Exercise brief
Write out the lines of text from each of the items below, keeping every word, number and symbol unchanged. Leave the pictures out.

───

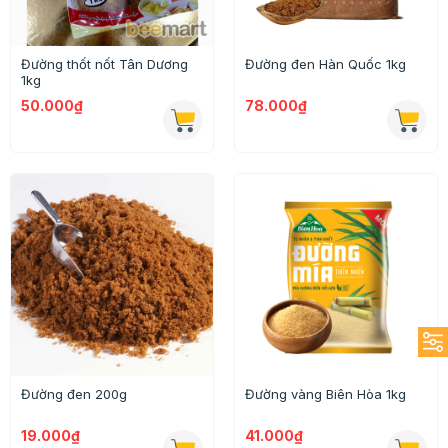
Đường thốt nốt Tân Dương
Đường đen Hàn Quốc 1kg
1kg
50.000₫
78.000₫
Đường đen 200g
Đường vàng Biên Hòa 1kg
19.000₫
41.000₫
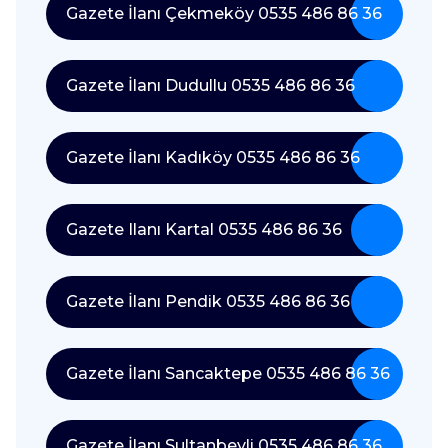
Gazete İlanı Çekmeköy 0535 486 86 36
Gazete İlanı Dudullu 0535 486 86 36
Gazete İlanı Kadıköy 0535 486 86 36
Gazete Ilanı Kartal 0535 486 86 36
Gazete İlanı Pendik 0535 486 86 36
Gazete İlanı Sancaktepe 0535 486 86 36
Gazete İlanı Sultanbeyli 0535 486 86 36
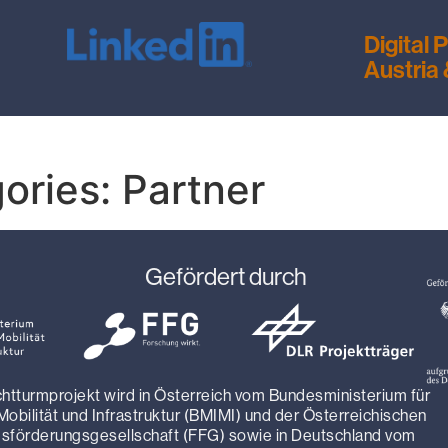
Digital
Austria
gories:
Partner
Gefördert durch
htturmprojekt wird in Österreich vom Bundesministerium für
 Mobilität und Infrastruktur (BMIMI) und der Österreichischen
sförderungsgesellschaft (FFG) sowie in Deutschland vom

───

Solution to this task
Đường thốt nốt Tân Dương
Đường đen Hàn Quốc 1kg
1kg
50.000₫
78.000₫
Đường đen 200g
Đường vàng Biên Hòa 1kg
19.000₫
41.000₫
Gazete İlanı Çekmeköy 0535 486 86 36
Gazete İlanı Dudullu 0535 486 86 36
Gazete İlanı Kadıköy 0535 486 86 36
Gazete Ilanı Kartal 0535 486 86 36
Gazete İlanı Pendik 0535 486 86 36
Gazete İlanı Sancaktepe 0535 486 86 36
Gazete İlanı Sultanbeyli 0535 486 86 36
Digital
Austria
gories:
Partner
Gefördert durch
htturmprojekt wird in Österreich vom Bundesministerium für
 Mobilität und Infrastruktur (BMIMI) und der Österreichischen
sförderungsgesellschaft (FFG) sowie in Deutschland vom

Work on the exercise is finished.